* _Task goal_: Copy every line of text from the items below verbatim, leaving the pictures out of your answer.

* _Given entries_:
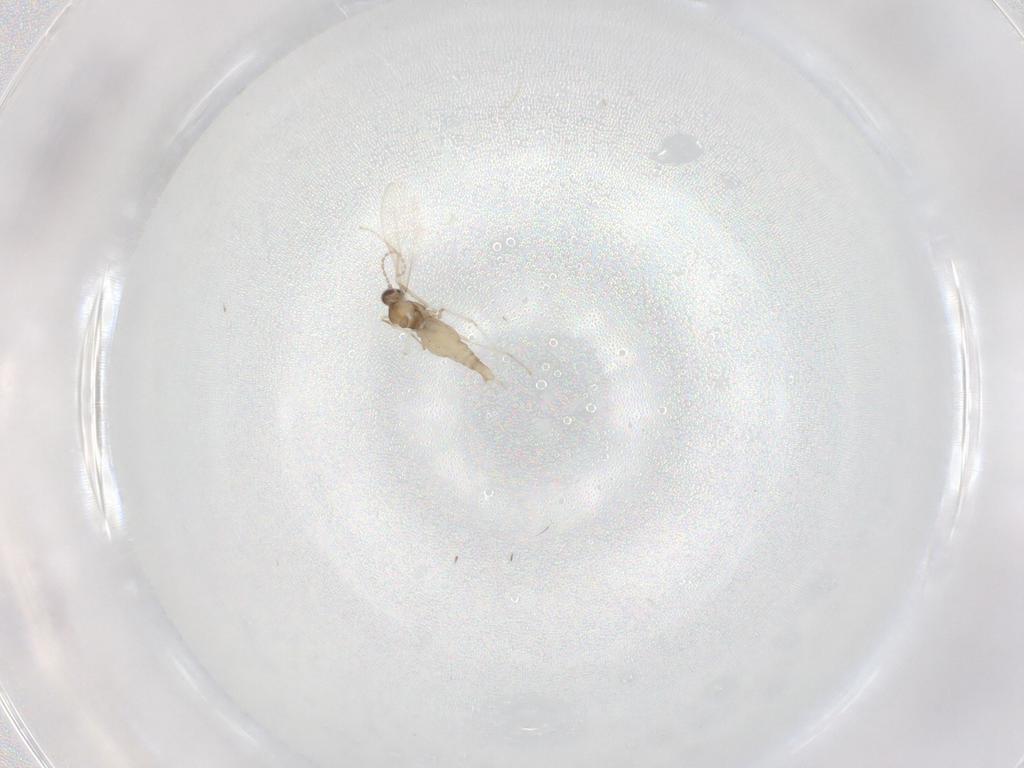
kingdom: Animalia
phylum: Arthropoda
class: Insecta
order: Diptera
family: Cecidomyiidae
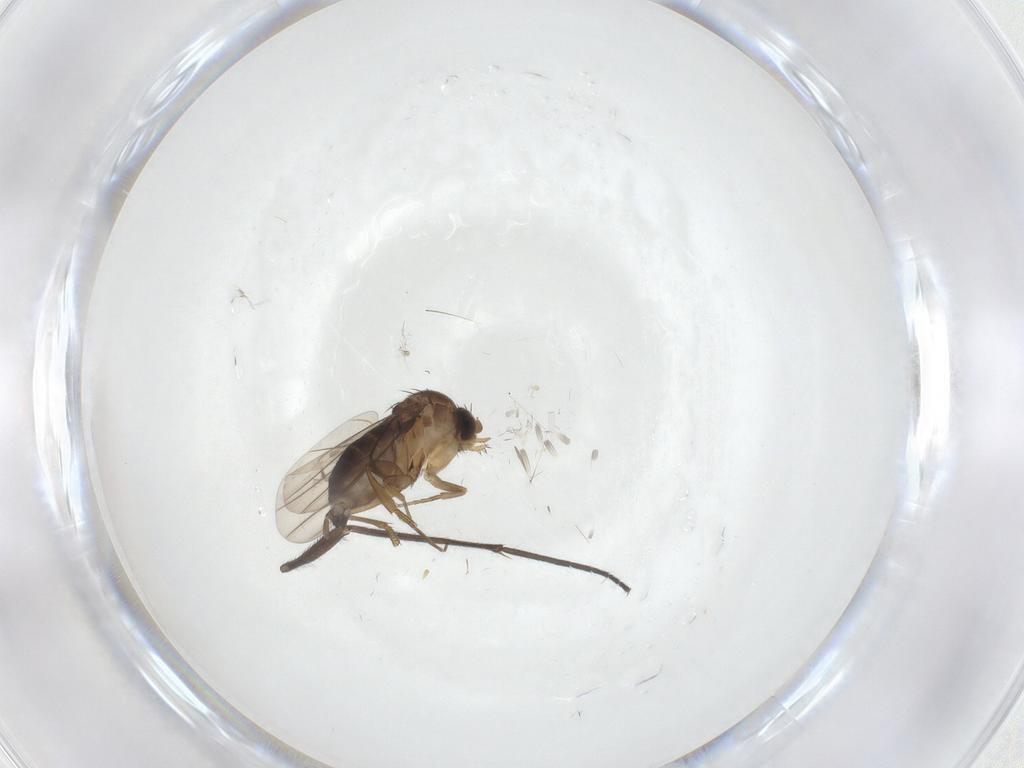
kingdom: Animalia
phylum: Arthropoda
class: Insecta
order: Diptera
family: Phoridae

* _Written reply_:
kingdom: Animalia
phylum: Arthropoda
class: Insecta
order: Diptera
family: Cecidomyiidae
kingdom: Animalia
phylum: Arthropoda
class: Insecta
order: Diptera
family: Phoridae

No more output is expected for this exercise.